Как и Грозный, Сталин не оставил достойного наследника. От семи царских жен у Ивана был лишь слабоумный Федор да малолетний Дмитрий от Марии Нагой. Вырождение «царского корня» угнетало Грозного. Мучило отсутствие явного наследника и Сталина, хотя если бы таковой и был, то едва ли бы он уцелел. Но большевистский абсолютизм предполагал иметь во главе системы марксистского вождя.

Сталин не сомневался, об этом я могу судить с большой степенью уверенности, в том, что его «дело» будет жить всегда. Его сентенции о «котятах» выражали больше всего личную неудовлетворенность выродившимся окружением, которое он превратил в поддакивателей, исполнителей, льстецов. Но что касается классовых, идеологических целей, Сталин верил: они достижимы. Ему уже представлялось неизбежным автоматическое исполнение всех его пророчеств.

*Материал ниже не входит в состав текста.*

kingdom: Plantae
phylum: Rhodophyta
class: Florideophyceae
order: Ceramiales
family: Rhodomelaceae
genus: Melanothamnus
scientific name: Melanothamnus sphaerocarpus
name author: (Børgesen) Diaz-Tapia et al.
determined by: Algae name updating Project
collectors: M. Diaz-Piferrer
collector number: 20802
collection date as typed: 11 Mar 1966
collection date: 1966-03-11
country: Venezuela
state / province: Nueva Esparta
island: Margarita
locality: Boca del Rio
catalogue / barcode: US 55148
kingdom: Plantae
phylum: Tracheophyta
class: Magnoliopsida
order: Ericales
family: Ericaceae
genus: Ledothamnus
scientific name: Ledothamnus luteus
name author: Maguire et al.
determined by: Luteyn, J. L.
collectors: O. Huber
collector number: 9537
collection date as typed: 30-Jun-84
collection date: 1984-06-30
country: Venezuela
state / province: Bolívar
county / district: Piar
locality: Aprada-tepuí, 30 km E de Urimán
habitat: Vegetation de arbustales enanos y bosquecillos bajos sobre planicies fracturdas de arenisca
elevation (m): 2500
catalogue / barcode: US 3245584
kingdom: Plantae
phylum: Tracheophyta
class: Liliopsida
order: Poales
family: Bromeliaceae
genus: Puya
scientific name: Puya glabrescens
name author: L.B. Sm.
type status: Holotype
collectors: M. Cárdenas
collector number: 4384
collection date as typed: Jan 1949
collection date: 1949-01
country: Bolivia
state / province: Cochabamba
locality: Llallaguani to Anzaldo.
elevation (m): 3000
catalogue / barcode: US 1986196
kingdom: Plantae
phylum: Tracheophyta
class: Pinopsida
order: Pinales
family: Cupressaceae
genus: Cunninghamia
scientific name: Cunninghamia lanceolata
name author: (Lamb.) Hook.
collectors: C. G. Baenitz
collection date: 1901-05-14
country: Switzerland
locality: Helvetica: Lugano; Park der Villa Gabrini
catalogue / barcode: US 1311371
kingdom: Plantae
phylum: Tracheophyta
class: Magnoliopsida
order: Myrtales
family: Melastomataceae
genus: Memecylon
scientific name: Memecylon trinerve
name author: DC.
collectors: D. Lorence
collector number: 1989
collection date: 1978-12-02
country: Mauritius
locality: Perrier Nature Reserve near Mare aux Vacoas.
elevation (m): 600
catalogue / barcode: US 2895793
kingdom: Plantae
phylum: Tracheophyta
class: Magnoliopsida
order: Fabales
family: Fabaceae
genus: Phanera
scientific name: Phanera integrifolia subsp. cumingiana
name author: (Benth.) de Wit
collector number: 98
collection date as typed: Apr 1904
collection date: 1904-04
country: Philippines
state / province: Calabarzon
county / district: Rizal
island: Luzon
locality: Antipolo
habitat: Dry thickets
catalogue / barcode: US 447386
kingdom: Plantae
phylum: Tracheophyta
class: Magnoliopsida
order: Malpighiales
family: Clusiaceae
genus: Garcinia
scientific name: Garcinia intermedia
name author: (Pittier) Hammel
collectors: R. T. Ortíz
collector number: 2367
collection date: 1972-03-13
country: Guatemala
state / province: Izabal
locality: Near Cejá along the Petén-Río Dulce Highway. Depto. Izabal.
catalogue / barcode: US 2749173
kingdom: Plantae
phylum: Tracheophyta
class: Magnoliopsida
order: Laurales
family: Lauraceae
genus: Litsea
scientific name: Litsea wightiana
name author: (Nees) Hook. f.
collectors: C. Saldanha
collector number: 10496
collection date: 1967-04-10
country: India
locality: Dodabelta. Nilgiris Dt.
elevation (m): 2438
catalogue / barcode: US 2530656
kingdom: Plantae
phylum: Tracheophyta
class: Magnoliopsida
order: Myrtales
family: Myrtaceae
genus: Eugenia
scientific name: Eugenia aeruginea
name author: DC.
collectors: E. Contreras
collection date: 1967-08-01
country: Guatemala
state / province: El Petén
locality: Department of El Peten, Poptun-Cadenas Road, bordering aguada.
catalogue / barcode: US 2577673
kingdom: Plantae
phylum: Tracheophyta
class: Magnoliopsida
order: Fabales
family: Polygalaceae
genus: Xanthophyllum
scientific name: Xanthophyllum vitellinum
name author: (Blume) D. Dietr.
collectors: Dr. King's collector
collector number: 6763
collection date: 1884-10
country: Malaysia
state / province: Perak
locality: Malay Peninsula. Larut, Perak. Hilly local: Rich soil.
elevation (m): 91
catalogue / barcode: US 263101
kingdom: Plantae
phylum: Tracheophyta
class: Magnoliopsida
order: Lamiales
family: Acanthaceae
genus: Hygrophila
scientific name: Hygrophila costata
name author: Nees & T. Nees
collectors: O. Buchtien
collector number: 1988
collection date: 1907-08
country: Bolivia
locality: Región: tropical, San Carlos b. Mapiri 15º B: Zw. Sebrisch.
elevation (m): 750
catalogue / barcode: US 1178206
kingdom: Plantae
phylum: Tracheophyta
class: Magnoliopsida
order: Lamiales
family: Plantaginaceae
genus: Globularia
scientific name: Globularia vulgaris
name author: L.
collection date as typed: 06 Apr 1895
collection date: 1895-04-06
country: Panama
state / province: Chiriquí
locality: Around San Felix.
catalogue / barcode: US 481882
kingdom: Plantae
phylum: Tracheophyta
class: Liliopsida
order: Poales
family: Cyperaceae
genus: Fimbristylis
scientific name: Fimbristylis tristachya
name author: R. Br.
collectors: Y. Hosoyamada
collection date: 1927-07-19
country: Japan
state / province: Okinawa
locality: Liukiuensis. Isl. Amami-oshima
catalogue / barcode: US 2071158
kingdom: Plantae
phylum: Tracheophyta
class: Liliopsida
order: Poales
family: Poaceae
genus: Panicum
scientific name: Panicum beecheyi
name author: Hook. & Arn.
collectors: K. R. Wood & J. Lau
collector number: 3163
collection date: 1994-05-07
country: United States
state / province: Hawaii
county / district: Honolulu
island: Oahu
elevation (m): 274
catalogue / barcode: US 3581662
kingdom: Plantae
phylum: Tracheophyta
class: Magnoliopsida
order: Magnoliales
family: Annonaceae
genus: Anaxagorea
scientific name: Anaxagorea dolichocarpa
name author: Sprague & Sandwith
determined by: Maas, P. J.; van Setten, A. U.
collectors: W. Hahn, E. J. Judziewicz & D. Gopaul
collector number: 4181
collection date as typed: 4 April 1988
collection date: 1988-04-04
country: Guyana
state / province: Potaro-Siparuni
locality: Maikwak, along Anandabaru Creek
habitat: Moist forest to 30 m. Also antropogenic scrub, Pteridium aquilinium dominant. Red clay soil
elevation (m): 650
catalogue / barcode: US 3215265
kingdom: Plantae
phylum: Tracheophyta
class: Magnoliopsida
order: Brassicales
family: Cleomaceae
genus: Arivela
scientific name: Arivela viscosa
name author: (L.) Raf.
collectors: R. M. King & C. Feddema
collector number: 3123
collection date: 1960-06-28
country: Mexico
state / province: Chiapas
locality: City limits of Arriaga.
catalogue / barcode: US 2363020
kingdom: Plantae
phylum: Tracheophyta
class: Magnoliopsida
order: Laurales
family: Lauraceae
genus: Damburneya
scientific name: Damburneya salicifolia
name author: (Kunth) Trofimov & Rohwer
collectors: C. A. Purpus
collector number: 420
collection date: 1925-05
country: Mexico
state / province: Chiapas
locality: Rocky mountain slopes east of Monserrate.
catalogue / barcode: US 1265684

Долгое время Сталин отдавал явное предпочтение Молотову; встречался с ним чаще, чем с кем-либо; нередко принимал самые ответственные решения, посоветовавшись только с этим человеком (достаточно вспомнить печально знаменитые советско-германские соглашения 1939 года); именно Вячеслав Михайлович, пожалуй, один из всего политбюро мог возразить вождю, высказать свою точку зрения. Но ко времени XIX съезда партии Сталин резко охладел к Молотову, а на пленуме после съезда подверг его (как и Микояна) резкой, но маловразумительной критике. Как писал Хрущев, он был уверен, «что, если бы Сталин прожил значительно дольше, жизнь Молотова и Микояна закончилась бы трагически»{553}.